Passage provided
"""

2. Breast cancer - LB helps genes frequently mutated in breast cancer like estrogen receptor 1 (ESR1), ERRB2, ERBB3, K RAS, TP 53, and importantly PI3K 3 CA. 

These markers have a direct correlation with the tumour burden. ESR1 gene predicts resistance to treatment with hormonal therapy. PIK3CA mutation occurs in 50 % of patients who progress on CD K 4/6 inhibitors where Alpelisib is used.

3. Colorectal cancer - LB detects ctDNA in colorectal cancer (CRC) that has prognostic value. LB also detects RAS and BRAF mutations that help in the decision for usage of targeted therapy.

LB also can be done for acquired resistance to anti-EGFR therapies for a rechallenge strategy in the evaluation of RAS mutational status on ctDNA in patients with RAS wild-type mCRC.

4. Melanoma - LB helps in the detection of BRAF and NRAS mutations in patients with melanoma and monitoring of ctDNA during treatment.

"""

Source material
"""

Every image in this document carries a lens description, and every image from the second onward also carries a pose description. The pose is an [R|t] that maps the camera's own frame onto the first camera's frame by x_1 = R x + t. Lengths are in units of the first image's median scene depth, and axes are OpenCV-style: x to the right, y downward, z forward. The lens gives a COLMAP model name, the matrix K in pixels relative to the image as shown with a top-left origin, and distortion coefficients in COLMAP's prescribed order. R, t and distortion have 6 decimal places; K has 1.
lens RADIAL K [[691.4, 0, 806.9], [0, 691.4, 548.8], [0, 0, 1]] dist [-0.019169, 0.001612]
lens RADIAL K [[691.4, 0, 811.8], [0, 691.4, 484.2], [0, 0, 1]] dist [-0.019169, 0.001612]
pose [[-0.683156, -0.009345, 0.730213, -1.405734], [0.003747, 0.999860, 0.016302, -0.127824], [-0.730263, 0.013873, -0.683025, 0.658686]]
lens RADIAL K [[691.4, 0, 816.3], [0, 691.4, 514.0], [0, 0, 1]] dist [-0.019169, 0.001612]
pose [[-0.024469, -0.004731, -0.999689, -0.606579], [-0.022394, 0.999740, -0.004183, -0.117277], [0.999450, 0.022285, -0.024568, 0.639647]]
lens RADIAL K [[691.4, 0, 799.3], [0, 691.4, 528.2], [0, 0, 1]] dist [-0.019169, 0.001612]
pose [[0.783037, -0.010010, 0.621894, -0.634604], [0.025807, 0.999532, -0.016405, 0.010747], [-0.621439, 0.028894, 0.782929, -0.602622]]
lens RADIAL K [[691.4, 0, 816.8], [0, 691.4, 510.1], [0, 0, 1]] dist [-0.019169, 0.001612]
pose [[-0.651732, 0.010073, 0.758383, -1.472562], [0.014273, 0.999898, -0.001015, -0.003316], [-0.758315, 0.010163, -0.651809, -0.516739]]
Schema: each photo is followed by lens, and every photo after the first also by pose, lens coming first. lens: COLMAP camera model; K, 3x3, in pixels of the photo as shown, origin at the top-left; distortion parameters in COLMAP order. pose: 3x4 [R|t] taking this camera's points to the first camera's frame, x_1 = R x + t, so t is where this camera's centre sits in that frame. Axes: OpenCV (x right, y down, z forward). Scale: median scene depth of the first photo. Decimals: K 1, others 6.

"""

What the task asks
Continue the liquid biopsy text from where it stops, picking up after its melanoma item. Treat the data as separate from it.

Output for this task
5. Monitoring of therapeutic response: LB helps in the detection of MRD in solid cancers by quantification of ct DNA levels.

6. LB in urine– In colon cancer was even used for the analysis of other solid tumours, including KRAS detection in patients with stage IV pancreatic cancer, and in stage III-IV CRC patients.

7. LB in saliva - Detect c-erbB-2 in saliva specimens of BC patients.

8. LB in CSF– Detects tumours of the central nervous system (primary or metastatic) due to the higher presence of cfDNA in CSF concerning matched plasma samples.

9. LB from pleural effusions – Detects EGFR sensitizing mutations by analysing the cfDNA extracted from pleural effusion.

10. LB in patients on immunotherapy - Detection of cfDNA/ctDNA, CTCs for patients on immunotherapy show less response to treatment.

Clinical scenarios

A. 82-year-old male, Mr X, with co-morbidities of COPD, coronary artery disease, hypertension, and type II diabetes had a clinical history of cough, breathlessness oxygen dependent weight loss and decreased appetite for 2 months. He was evaluated by a pulmonologist and cardiologist.


  1. Chest X-ray showed multiple small opacities in both lungs.
  2. 2 D Echo showed EF 55% with no regional wall motion abnormalities. He was referred to a medical oncologist for further care.
  3. PET CT W/B showed FDG avid multiple lesions in both lungs, FDG avid lesion in the left adrenal gland and D 11, D 12 and multiple ribs. CE MRI brain showed age-related atrophy.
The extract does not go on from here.